Re: The Central Trust Bank
Jefferson City, Missouri
Application for Consent to Purchase Assets and Assume Liabilities
ORDER AND BASIS FOR CORPORATION APPROVAL
Pursuant to Section 18(c) and other provisions of the Federal Deposit Insurance Act ("FDIC Act"), The Central Trust Bank, Jefferson City, Missouri ("Applicant"), an insured state nonmember bank with total assets of $1,139,578,000 and total deposits of $666,362,000 as of March 31, 2000, has filed an application for the Federal Deposit Insurance Corporation's ("FDIC" or "Corporation") consent to acquire the assets of and assume liability to pay deposits of the California, Missouri branch of Union Planters Bank, N.A., Memphis, Tennessee ("Target"), an insured national bank. Applicant will close the Target branch and provide services to depositors from its two existing California, Missouri branches. Notice of the proposed transaction, in form approved by the Corporation, has been published pursuant to the FDIC Act.

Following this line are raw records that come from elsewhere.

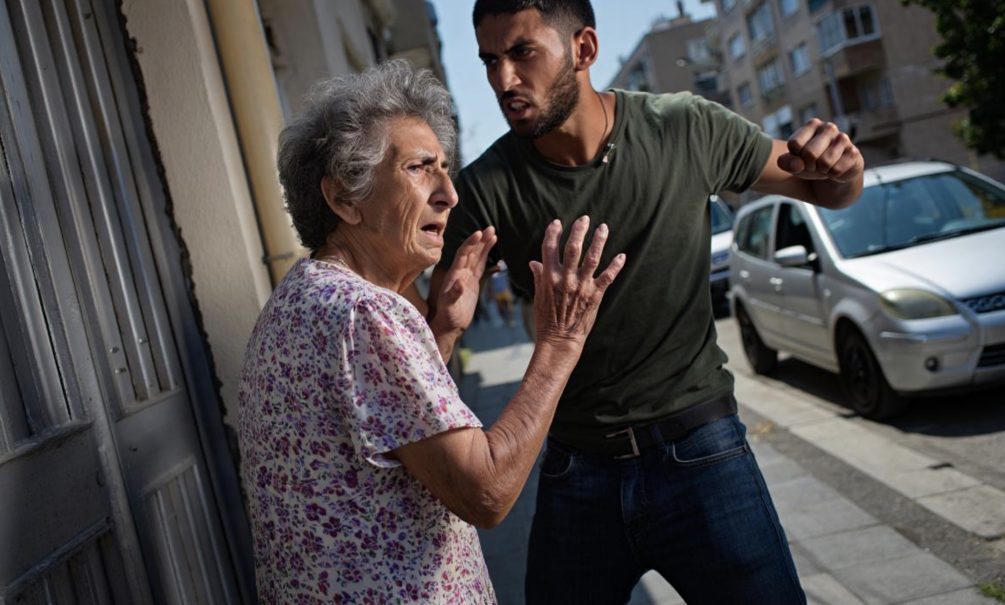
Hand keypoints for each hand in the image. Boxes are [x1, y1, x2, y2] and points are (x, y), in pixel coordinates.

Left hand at [430, 227, 496, 335]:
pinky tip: (492, 245)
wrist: (450, 325)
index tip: (478, 234)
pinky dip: (486, 254)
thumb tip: (459, 284)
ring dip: (484, 244)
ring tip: (493, 232)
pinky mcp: (473, 281)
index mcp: (453, 275)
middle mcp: (459, 272)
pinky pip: (481, 264)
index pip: (462, 255)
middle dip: (480, 240)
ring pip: (477, 256)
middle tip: (490, 228)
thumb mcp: (449, 307)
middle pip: (471, 252)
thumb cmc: (447, 317)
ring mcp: (467, 276)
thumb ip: (453, 295)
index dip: (470, 244)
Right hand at [530, 217, 624, 346]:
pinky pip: (607, 277)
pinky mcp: (595, 295)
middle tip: (584, 219)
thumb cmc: (546, 319)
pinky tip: (621, 256)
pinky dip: (615, 266)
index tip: (557, 223)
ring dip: (598, 241)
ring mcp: (582, 286)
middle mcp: (566, 279)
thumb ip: (539, 276)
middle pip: (573, 248)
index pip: (550, 248)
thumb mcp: (538, 296)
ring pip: (592, 258)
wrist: (559, 340)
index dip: (553, 233)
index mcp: (549, 277)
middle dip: (579, 231)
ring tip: (603, 228)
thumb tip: (534, 262)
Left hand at [778, 118, 862, 182]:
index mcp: (812, 124)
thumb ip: (787, 162)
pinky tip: (836, 168)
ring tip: (825, 166)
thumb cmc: (811, 163)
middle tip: (814, 165)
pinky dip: (833, 175)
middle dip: (809, 166)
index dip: (795, 157)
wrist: (834, 174)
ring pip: (824, 162)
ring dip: (822, 171)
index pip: (795, 144)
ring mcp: (843, 139)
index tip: (801, 158)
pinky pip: (836, 170)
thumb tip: (796, 165)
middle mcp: (829, 128)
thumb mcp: (794, 163)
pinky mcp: (854, 152)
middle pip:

In connection with the application, the Corporation has taken into consideration the competitive effects of the proposed transaction as reflected by the pre-merger and post-merger Herfindahl-Hirschman Index (HHI) of 2,157 and 2,498, respectively, a change of 341 points. The relevant geographic market includes all of Moniteau County, Missouri. As of June 30, 1999, two branch offices of a large regional bank controlled the largest portion of the relevant geographic markets share of deposits with $61,350,000 or 31.47 percent. Applicant controls the second largest market share of deposits with $45,568,000 or 23.28 percent and this market-share will increase to 30.68 percent post-merger.
In addition to the competitive impact of the proposed transaction, the Corporation has considered the financial and managerial resources, future prospects of the Applicant and the resultant bank, and the convenience and needs of the community to be served. Based on an assessment of the Applicant's CRA Statement, and other available information to be considered, no inconsistencies with the purposes of the CRA appear to exist. Having found favorably on all statutory factors and having considering all relevant material, including reports on the competitive factors furnished by the Attorney General, the Federal Reserve and the Office of Thrift Supervision, it is the Corporation's judgement that the application should be and hereby is approved.
The transaction shall not be consummated before the fifteenth day following the date of this Order or later than six months after the date of this Order, unless such period is extended for good cause by the Corporation. Until the proposed transaction becomes effective, the Corporation shall have the right to alter, suspend or withdraw its approval should any interim development be deemed to warrant such action.
By Order of the Associate Director of the Division of Supervision, acting pursuant to delegated authority for the Board of Director's of the Corporation.
Dated at Washington, D.C., this ________ day of July, 2000.